(GIVEN TEXT)

The asymmetric character of the OM enhances its ability to function as a dynamic bacterial organelle. We have attempted to highlight the molecular complexity of the OM and its use as a secretory system for these microbes. Gram-negative bacteria are not all the same. Key differences include the presence of LOS molecules in some microbes and LPS molecules in others. LOS molecules are structurally similar but lack extended O polysaccharides (221). In some LOS-producing pathogens, complete loss of LOS glycolipids, and therefore lipid A endotoxins, is tolerated under certain conditions, like as a mechanism to resist killing by colistins (222, 223). The evidence suggests that the phospholipid and lipoprotein constituents of the OM provide a sufficient barrier for these pathogens to survive and replicate in the absence of LOS and lipid A molecules under select circumstances. In this regard, it is remarkable to now understand that the OM works as a major load-bearing element for Gram-negative bacteria, a role that had been exclusively attributed to peptidoglycan (243). Commensal species like Bacteroides fragilis secrete immunoregulatory OMVs to maintain tight junctions in the gut epithelium (34). This has important implications for antibiotic resistance and disease pathogenesis. In summary, OMVs provide both defense mechanisms and delivery approaches for pathogens and commensals to resist and modulate host immunity.

Biographies

Nicole P. Giordano is a Ph.D. candidate in the Department of Microbiology and Immunology at the University of Oklahoma Health Sciences Center. She was born in Bridgewater, New Jersey, and completed her undergraduate work at High Point University. After receiving dual degrees (B.S.) in Biochemistry and Exercise Science, she completed a two-year postbaccalaureate fellowship at the U.S. Food & Drug Administration, studying Clostridium difficile response to oxygen. Afterwards, she moved to Oklahoma City and joined Dr. Dalebroux’s laboratory where she is working to understand how Salmonella enterica controls the lipid composition of the outer membrane, its interface with the host, using PbgA, a conserved enterobacterial protein. Understanding PbgA-mediated lipid regulation has aided in defining mechanisms of S. Typhimurium immune evasion and antimicrobial resistance.

(BRIEF 1)
Answer these questions using the outer membrane text.
(a) What do LOS molecules lack that sets them apart from LPS molecules?
(b) What does Bacteroides fragilis secrete to maintain tight junctions in the gut epithelium?
(c) At which agency did Nicole P. Giordano complete her two-year postbaccalaureate fellowship?
(BRIEF 2) Extend the outer membrane text, starting after its last sentence.

(ENTRIES SHOWN)

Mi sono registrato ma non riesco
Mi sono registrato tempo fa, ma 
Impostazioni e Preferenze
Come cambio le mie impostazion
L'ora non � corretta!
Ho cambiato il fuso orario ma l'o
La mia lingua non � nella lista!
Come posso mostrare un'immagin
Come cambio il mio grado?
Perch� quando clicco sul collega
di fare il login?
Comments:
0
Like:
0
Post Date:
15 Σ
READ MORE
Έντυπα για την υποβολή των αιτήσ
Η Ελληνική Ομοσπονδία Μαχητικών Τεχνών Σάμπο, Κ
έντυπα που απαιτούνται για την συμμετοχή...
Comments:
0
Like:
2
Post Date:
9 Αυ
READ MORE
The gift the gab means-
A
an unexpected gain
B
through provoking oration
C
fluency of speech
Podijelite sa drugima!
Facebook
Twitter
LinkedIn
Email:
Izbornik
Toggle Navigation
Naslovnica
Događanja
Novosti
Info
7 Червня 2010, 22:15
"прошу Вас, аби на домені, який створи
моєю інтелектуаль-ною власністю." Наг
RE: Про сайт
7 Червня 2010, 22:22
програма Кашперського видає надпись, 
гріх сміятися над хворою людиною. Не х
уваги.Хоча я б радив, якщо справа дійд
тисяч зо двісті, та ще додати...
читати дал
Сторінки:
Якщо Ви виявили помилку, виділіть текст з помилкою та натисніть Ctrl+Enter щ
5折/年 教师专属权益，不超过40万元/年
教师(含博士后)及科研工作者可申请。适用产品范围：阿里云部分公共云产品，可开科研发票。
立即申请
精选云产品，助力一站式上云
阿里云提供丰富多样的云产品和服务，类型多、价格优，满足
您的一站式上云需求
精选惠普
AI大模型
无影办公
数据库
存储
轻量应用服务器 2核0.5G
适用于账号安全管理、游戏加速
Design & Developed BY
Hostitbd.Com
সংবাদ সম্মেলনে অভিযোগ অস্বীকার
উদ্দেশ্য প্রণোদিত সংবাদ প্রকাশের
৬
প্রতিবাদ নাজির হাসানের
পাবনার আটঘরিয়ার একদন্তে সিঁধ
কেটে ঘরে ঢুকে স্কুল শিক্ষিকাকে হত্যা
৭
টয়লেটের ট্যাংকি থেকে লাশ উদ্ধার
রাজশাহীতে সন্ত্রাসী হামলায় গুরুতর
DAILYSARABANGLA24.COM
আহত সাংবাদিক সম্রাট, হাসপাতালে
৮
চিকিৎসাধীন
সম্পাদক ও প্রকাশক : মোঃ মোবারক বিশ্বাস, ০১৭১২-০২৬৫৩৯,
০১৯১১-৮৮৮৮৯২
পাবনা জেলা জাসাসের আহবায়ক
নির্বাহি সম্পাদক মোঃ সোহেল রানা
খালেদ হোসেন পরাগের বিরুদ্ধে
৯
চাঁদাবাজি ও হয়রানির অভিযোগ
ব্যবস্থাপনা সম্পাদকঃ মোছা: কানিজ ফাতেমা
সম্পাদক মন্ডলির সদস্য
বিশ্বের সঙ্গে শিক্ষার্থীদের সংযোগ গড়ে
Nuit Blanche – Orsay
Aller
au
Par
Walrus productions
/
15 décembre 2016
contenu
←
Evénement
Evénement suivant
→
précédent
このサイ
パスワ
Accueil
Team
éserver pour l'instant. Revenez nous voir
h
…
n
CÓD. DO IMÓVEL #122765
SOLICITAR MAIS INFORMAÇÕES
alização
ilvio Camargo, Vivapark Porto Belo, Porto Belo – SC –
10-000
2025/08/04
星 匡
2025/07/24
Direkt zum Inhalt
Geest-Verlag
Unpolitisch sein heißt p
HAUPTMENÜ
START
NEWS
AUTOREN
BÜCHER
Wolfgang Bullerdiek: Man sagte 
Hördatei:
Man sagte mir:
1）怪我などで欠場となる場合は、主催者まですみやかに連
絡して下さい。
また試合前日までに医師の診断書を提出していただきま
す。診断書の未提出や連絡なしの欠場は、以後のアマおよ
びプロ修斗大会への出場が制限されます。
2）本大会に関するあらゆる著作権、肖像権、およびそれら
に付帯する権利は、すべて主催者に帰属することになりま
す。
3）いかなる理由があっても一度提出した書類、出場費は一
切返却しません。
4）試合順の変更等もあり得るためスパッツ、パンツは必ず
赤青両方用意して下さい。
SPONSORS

(EXERCISE RESULT 1)
(a) Extended O polysaccharides.
(b) Immunoregulatory OMVs.
(c) The U.S. Food & Drug Administration.

(EXERCISE RESULT 2)
Melina B. Cian, Ph.D., is a postdoctoral fellow in the Department of Microbiology and Immunology at the University of Oklahoma Health Sciences Center. She is originally from Reconquista, Santa Fe, Argentina. She received her B.S. in Clinical Biochemistry at the National University of Cordoba, Argentina. For her graduate studies, she joined the laboratory of Dr. Jose Echenique to conduct research on bacterial mechanisms of intracellular survival using the Gram-positive pathogen Streptococcus pneumoniae. During her Ph.D. work, she studied the synergistic mechanisms underlying S. pneumoniae and influenza A virus infections. For her postdoctoral work, she joined Dr. Dalebroux’s lab, where she is currently studying how S. Typhimurium regulates the lipids and glycolipids for their cell envelope to alter the host immune response at a cellular and systemic level.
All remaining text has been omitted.